It took us a couple of nights to come down from our trip to Antarctica and get ready to be back on the road. Adjusting to a camper half the size of the room we’d had on Sea Spirit was only half of it.

Mountains near Ushuaia

Soon enough however we had our energy back and were ready to head off. Before leaving the “End of the World” in Ushuaia we needed to go South a few Km’s to the end of Ruta 3 and the Southernmost point that we would drive to.

End of the World

Ruta 3 becomes dirt after Ushuaia, but good dirt, and soon after this it passes through Tierra del Fuego National Park. This park is small and pretty expensive to get into but it holds the end of the road and this is somewhere we wanted to visit.

Riverside Camping

The major upside of the park though is free camping at a number of basic campsites (with toilets and grills) which offsets the cost somewhat.
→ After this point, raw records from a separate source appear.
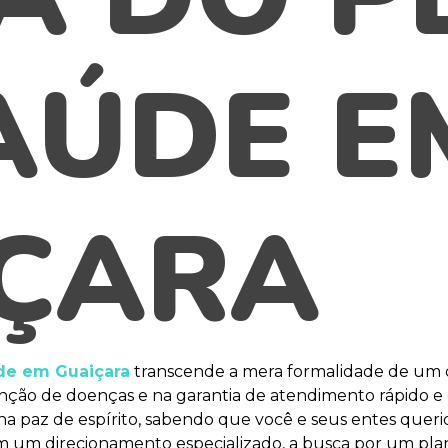
AÚDE E
ÇARA
de em Guaiçara
transcende a mera formalidade de um c
venção de doenças e na garantia de atendimento rápido
 paz de espírito, sabendo que você e seus entes querid
sem um direcionamento especializado, a busca por um pla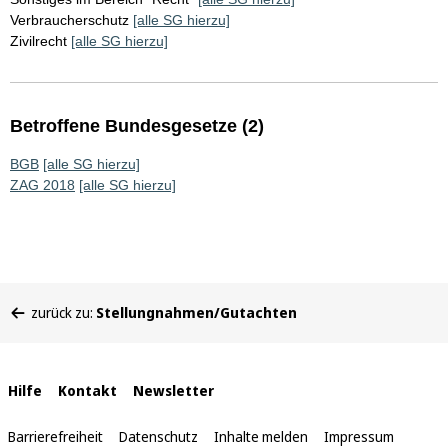
Verbraucherschutz
[alle SG hierzu]
Zivilrecht
[alle SG hierzu]
Betroffene Bundesgesetze (2)
BGB
[alle SG hierzu]
ZAG 2018
[alle SG hierzu]
Sie
zurück zu:
Stellungnahmen/Gutachten
befinden
sich
hier:
Interne
Hilfe
Kontakt
Newsletter
Links
Barrierefreiheit
Datenschutz
Inhalte melden
Impressum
Ducks in Tierra del Fuego NP

The park itself is pretty but not stunning with some coastline, rivers and forest. We only spent one night here as we wanted to get on with our trek North but it would be very easy to spend a few days hanging out here doing some walks and soaking up the sun (only of course if the weather is good!).

Beaver Dam

After leaving TdF NP we began our drive North but at Rio Grande instead of continuing North on the paved road we took the gravel road West to the very quiet Rio Bellavista border. This was our quietest border of the whole trip and crossing at 3pm we were the first customers of the day as we roused the officer to unlock the office and change the date on his stamp !

Border Crossing

The gravel road to the border was in great shape and the border itself was quick and even involved a shallow river crossing.

Perfect Ripio in Chile

On the Chilean side of the border the road wasn’t quite as good but still better than most of ripio that we have driven.  We soon came across the ruins of a gold dredge – like the ones we had seen in Alaska but much smaller.

Chilean Dredge

In Bahia Inutil (so called because it is useless for protecting ships from bad weather) we stopped off at what is the only mainland King Penguin colony in the world. This small (and quite expensive) colony has around 60 birds and scientists don’t understand what they are doing here as it is a long way from their usual home.

King Penguins with Chick

However they have been coming back for a number of years now and the colony is slowly expanding.

King Penguins

We had intended to catch the ferry from Porvenir to Punta Arenas however on arriving at the ticket office we found that the next ferry wasn’t until 7pm the following night which would put us ashore at dusk.  Not wanting to drive at night we decided to drive up the coast to the other ferry in the North and take the long way around to Punta Arenas.